The answer should consist solely of the lines from the first one below through the line containing "sicher ein und", copied exactly.

━━━ Exercise data

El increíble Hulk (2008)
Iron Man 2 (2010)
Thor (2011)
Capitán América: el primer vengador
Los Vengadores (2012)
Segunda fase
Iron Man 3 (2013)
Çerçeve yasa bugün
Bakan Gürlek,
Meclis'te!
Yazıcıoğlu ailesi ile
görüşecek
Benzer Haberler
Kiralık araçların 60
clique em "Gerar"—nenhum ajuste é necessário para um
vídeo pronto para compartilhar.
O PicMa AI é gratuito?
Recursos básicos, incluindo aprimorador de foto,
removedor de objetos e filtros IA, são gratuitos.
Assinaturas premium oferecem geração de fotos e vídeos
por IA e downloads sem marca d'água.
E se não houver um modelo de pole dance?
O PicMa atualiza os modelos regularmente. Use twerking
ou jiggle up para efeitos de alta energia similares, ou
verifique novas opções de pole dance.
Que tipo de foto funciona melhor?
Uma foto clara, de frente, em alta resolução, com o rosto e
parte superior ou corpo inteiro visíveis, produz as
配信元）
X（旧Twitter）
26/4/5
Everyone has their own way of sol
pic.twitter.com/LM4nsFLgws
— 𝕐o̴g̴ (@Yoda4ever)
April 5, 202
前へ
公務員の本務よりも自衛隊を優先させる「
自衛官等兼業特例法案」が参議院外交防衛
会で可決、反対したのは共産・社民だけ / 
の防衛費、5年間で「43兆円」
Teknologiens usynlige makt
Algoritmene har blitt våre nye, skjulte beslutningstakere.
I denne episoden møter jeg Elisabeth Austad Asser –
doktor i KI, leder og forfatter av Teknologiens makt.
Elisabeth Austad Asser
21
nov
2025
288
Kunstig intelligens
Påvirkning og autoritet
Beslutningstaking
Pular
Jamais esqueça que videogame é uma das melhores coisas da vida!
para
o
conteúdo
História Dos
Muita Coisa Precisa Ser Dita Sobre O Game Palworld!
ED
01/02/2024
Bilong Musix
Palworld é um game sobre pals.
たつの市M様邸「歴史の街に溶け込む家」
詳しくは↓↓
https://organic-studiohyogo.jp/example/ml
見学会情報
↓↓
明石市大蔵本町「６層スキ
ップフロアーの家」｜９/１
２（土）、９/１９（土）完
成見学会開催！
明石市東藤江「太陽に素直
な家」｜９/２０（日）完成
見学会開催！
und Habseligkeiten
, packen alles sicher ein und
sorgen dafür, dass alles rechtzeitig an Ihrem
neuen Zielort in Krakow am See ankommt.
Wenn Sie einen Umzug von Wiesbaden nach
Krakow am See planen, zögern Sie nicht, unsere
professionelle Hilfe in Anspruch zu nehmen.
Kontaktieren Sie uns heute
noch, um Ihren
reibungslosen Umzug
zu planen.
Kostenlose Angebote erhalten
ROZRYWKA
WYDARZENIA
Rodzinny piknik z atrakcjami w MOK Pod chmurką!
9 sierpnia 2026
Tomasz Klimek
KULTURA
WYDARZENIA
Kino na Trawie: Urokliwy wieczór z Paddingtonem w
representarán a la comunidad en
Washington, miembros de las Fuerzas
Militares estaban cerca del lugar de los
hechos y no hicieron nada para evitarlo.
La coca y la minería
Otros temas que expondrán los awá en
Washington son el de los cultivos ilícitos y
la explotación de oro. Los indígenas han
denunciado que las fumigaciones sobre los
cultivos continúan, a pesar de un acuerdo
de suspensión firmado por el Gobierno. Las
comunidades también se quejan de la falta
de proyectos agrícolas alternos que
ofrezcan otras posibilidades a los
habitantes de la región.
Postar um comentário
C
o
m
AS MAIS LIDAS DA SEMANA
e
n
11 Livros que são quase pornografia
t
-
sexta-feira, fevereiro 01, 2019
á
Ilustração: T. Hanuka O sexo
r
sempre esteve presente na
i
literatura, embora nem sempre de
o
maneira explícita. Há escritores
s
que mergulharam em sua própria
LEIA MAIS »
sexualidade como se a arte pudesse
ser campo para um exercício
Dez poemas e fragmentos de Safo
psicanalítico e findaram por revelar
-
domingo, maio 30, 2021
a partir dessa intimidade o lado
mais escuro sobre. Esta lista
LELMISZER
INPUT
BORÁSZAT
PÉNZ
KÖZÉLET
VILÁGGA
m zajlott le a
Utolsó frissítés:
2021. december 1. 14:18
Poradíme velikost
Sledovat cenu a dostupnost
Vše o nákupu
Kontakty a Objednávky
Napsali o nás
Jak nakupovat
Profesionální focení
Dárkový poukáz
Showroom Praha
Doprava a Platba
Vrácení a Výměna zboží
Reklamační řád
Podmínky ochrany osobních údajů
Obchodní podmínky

━━━━━━

* The answer:
El increíble Hulk (2008)
Iron Man 2 (2010)
Thor (2011)
Capitán América: el primer vengador
Los Vengadores (2012)
Segunda fase
Iron Man 3 (2013)
Çerçeve yasa bugün
Bakan Gürlek,
Meclis'te!
Yazıcıoğlu ailesi ile
görüşecek
Benzer Haberler
Kiralık araçların 60
clique em "Gerar"—nenhum ajuste é necessário para um
vídeo pronto para compartilhar.
O PicMa AI é gratuito?
Recursos básicos, incluindo aprimorador de foto,
removedor de objetos e filtros IA, são gratuitos.
Assinaturas premium oferecem geração de fotos e vídeos
por IA e downloads sem marca d'água.
E se não houver um modelo de pole dance?
O PicMa atualiza os modelos regularmente. Use twerking
ou jiggle up para efeitos de alta energia similares, ou
verifique novas opções de pole dance.
Que tipo de foto funciona melhor?
Uma foto clara, de frente, em alta resolução, com o rosto e
parte superior ou corpo inteiro visíveis, produz as
配信元）
X（旧Twitter）
26/4/5
Everyone has their own way of sol
pic.twitter.com/LM4nsFLgws
— 𝕐o̴g̴ (@Yoda4ever)
April 5, 202
前へ
公務員の本務よりも自衛隊を優先させる「
自衛官等兼業特例法案」が参議院外交防衛
会で可決、反対したのは共産・社民だけ / 
の防衛費、5年間で「43兆円」
Teknologiens usynlige makt
Algoritmene har blitt våre nye, skjulte beslutningstakere.
I denne episoden møter jeg Elisabeth Austad Asser –
doktor i KI, leder og forfatter av Teknologiens makt.
Elisabeth Austad Asser
21
nov
2025
288
Kunstig intelligens
Påvirkning og autoritet
Beslutningstaking
Pular
Jamais esqueça que videogame é uma das melhores coisas da vida!
para
o
conteúdo
História Dos
Muita Coisa Precisa Ser Dita Sobre O Game Palworld!
ED
01/02/2024
Bilong Musix
Palworld é um game sobre pals.
たつの市M様邸「歴史の街に溶け込む家」
詳しくは↓↓
https://organic-studiohyogo.jp/example/ml
見学会情報
↓↓
明石市大蔵本町「６層スキ
ップフロアーの家」｜９/１
２（土）、９/１９（土）完
成見学会開催！
明石市東藤江「太陽に素直
な家」｜９/２０（日）完成
見学会開催！
und Habseligkeiten
, packen alles sicher ein und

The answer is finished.